I confess that I'm a little emotional about today being my last day at my job. I've had such a great 13 months here. I've learned so much and been blessed with amazing mentors. I've developed some true friendships. It will be sad not to see these people everyday. Despite the fact that I am thrilled about this new opportunity, I'm a little sad to walk away from my current employer. I keep trying to remind myself when one door closes.....
I confess that I'm super nervous about my first day at the new job on Monday. I've got my outfit picked out, got the quickest route to work mapped out, got my game face on - but still, I've never been great at change. I have tried to kid myself my entire life that I can "roll with the punches" but the older I get the more comical that little white lie becomes.
I confess that I do not have a perfect marriage. GASP! SHOCK & AWE!!! I know that comes as a surprise to many of you, but it is true, my marriage is not all rainbows and butterflies. I feel the need to confess this for multiple reasons - mainly, just to be real. I have had numerous conversations with bloggers lately ranting about those bloggers who just seem *so perfect*. We all know the kind. And I'm not judging them. If anything, I'm jealous of them. But I just truly wonder how some people can be so flawless. Literally seems like rainbows and butterflies.
After careful review of my blog, I realize that I tend to blog about the good stuff in my marriage and not the bad. To be honest, I'm not a big fan of airing my dirty laundry for the world to see. Also, there really is significantly more good than bad in my relationship. Three years in and I'm still madly in love with this man. He makes me laugh. Makes me feel protected. Makes me feel treasured. I'm so blessed.

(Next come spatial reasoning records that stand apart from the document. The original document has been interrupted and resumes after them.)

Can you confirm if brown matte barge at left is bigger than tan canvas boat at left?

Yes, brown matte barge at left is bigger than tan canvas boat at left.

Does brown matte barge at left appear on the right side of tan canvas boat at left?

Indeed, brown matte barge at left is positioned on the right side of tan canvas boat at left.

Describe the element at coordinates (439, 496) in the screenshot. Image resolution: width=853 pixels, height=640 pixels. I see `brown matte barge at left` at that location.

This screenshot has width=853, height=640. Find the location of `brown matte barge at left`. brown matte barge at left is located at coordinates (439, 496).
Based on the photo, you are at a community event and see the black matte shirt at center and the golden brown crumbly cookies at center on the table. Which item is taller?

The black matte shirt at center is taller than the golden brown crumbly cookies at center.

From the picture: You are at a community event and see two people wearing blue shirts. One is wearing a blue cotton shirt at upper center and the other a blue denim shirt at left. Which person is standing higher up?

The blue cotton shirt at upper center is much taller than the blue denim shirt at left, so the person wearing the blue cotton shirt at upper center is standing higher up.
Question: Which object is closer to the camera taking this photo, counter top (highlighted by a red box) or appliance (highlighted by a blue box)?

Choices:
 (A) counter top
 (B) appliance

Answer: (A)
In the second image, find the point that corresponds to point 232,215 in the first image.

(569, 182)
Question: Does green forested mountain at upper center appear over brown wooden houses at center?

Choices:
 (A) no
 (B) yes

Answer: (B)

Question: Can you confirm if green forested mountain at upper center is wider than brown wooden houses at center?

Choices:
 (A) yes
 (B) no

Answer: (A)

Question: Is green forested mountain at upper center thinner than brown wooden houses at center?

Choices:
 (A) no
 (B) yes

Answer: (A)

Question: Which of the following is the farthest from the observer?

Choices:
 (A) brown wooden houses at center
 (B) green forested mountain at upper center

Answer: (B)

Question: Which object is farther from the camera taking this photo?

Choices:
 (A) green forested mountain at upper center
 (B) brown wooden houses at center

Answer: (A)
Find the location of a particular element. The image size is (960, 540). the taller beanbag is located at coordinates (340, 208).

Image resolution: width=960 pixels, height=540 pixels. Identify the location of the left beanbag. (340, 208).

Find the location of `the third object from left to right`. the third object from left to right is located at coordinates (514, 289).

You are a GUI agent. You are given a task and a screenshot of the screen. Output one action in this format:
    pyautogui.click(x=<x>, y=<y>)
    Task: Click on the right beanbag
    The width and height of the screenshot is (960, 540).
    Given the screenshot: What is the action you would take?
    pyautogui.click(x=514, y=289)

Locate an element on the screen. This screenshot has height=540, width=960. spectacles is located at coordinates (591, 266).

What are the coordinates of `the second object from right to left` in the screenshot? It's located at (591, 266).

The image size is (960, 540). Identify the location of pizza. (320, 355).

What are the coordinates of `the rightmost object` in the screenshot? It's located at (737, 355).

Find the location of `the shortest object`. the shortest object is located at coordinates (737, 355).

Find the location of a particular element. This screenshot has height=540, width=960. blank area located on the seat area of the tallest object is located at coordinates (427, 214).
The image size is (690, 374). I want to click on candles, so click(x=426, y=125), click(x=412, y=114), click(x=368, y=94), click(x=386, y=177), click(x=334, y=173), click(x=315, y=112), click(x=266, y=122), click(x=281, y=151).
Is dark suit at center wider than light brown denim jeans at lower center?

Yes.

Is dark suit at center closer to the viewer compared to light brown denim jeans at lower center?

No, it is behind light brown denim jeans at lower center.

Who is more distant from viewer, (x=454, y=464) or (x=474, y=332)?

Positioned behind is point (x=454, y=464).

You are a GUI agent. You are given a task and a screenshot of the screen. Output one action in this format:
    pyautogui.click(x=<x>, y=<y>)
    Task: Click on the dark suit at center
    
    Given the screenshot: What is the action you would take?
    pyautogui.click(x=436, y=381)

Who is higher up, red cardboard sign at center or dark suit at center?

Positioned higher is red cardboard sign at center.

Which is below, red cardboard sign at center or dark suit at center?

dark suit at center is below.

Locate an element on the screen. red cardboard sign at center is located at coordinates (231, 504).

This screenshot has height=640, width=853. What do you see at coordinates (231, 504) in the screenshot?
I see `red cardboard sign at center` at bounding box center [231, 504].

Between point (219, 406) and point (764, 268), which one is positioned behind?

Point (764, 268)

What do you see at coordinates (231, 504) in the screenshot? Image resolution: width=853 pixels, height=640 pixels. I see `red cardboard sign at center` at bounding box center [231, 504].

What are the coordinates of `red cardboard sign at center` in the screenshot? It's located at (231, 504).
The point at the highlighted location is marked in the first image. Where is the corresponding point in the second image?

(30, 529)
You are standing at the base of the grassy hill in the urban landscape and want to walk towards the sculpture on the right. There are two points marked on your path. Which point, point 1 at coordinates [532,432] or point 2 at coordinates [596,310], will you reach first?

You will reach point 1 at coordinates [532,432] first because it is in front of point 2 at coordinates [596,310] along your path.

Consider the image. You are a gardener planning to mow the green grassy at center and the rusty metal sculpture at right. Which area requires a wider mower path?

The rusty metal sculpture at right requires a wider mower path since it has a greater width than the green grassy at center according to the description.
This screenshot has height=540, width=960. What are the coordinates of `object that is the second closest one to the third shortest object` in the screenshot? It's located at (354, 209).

However, my marriage has it's imperfections, insecurities, and communication issues. We don't fight often, but when we do, we bring the good stuff. We often joke that we could sell tickets to our fights because they are definitely a "main event". That's just a product of our personalities. We are both incredibly passionate, emotional, quick tempered people. We get pissed easily but we forgive even more easily. It's a blessing and curse all in one.
So there you have it. I've been honest. It may seem like rainbows and butterflies - but I've got my flaws. I'm somewhat high maintenance and demanding. I'm slightly neurotic and overbearing. And I won't even get started on my husband's flaws. :) :) We aren't perfect - but we are 100% in love and committed. That's as good as it can get folks!